# Epson printer issue - driver issue?



## keebler27 (Jan 5, 2007)

Hi folks,

I'm using 2 Artisan 50s and an old Epson R220 to print from my mac pro.
They are connected to an airport extreme which is connected via USB to a hub (to which all 3 printers are connected). I also have a Samsung CLP510 connected to the hub as well (it prints fine).

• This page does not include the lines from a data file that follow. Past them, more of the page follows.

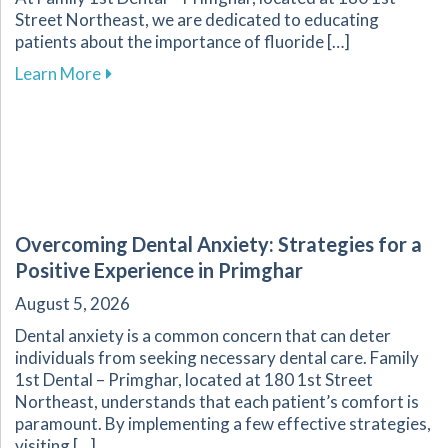
Street Northeast, we are dedicated to educating
patients about the importance of fluoride […]
about Fluoride: A Key Component in Dental He
Learn More
Overcoming Dental Anxiety: Strategies for a
Positive Experience in Primghar
August 5, 2026
Dental anxiety is a common concern that can deter
individuals from seeking necessary dental care. Family
1st Dental – Primghar, located at 180 1st Street
Northeast, understands that each patient’s comfort is
paramount. By implementing a few effective strategies,
visiting […]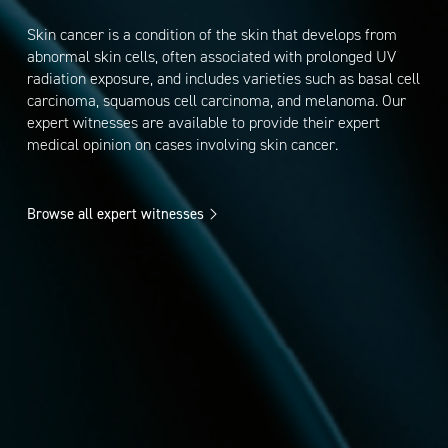
Skin cancer is a condition of the skin that develops from
abnormal skin cells, often associated with prolonged UV
radiation exposure, and includes varieties such as basal cell
carcinoma, squamous cell carcinoma, and melanoma. Our
expert witnesses are available to provide their expert
medical opinion on cases involving skin cancer.
Browse all expert witnesses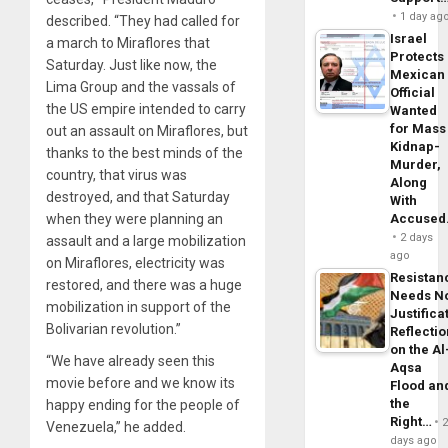
1 day ag
described. “They had called for
Israel
a march to Miraflores that
Protects
Saturday. Just like now, the
Mexican
Lima Group and the vassals of
Official
the US empire intended to carry
Wanted
for Mass
out an assault on Miraflores, but
Kidnap-
thanks to the best minds of the
Murder,
country, that virus was
Along
destroyed, and that Saturday
With
when they were planning an
Accuse
2 days
assault and a large mobilization
ago
on Miraflores, electricity was
Resistan
restored, and there was a huge
Needs N
mobilization in support of the
Justifica
Bolivarian revolution.”
Reflecti
on the Al
“We have already seen this
Aqsa
movie before and we know its
Flood an
the
happy ending for the people of
Right…
Venezuela,” he added.
days ago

Everything worked fine before Christmas.

I unplugged everything b/c we went away.

Now, I get the following message when I try to print:

error:/library/printers/EPSON/InkJetPrinter2/Filter/rastertoescpll.app/Contents/MacOS/rastertoescpll failed

So i went to Epson's site and dloaded the latest drivers, deleted the printers, reinstalled the printers (I don't know if it automatically took the new drivers or not). Not sure how I could do that b/c I can't find where they install?

Any ideas? Is that the old driver causing issues? The only thing I 'seem' to remember is dloading some Epson update through the software update, but I can't remember if this was before or after my vacation. doh!

I also tried connecting the hub directly and got the same result.

I would think it's the extreme and/or the hub, but the samsung is printing just fine.

oh, and of course I need to print some things for clients.

Cheers,
keebler


----------



## FeXL (Jan 2, 2004)

I've never had that error msg but Googling that msg got a bunch of hits.

The first one worked through his problem, it may help you:

Linky.

If not, there were a ton more, all seem to be driver related.


----------



## keebler27 (Jan 5, 2007)

thanks! I posted this msg then had to make a phone call. was about to google. i should have done that first. too panicky! 

thanks!


----------



## Macfury (Feb 3, 2006)

Epson support for Apple is pathetic. I can't even use my Epson Utility to find which ink I need to replace any longer. One of them is empty--but we won't tell you which one!


----------



## keebler27 (Jan 5, 2007)

Macfury said:


> Epson support for Apple is pathetic. I can't even use my Epson Utility to find which ink I need to replace any longer. One of them is empty--but we won't tell you which one!


I'm with you on that one - drives me nuts really.


----------



## keebler27 (Jan 5, 2007)

ironically, there's a new (I think it's new) update for Epson drivers.

I'm not going to touch it right now, but thought I would put it out there 

Mac OS X v10.6: Printer and scanner software


----------



## Macfury (Feb 3, 2006)

I installed all of the new drivers and Epson Print Utility 4 and the ink level functionality has returned.


----------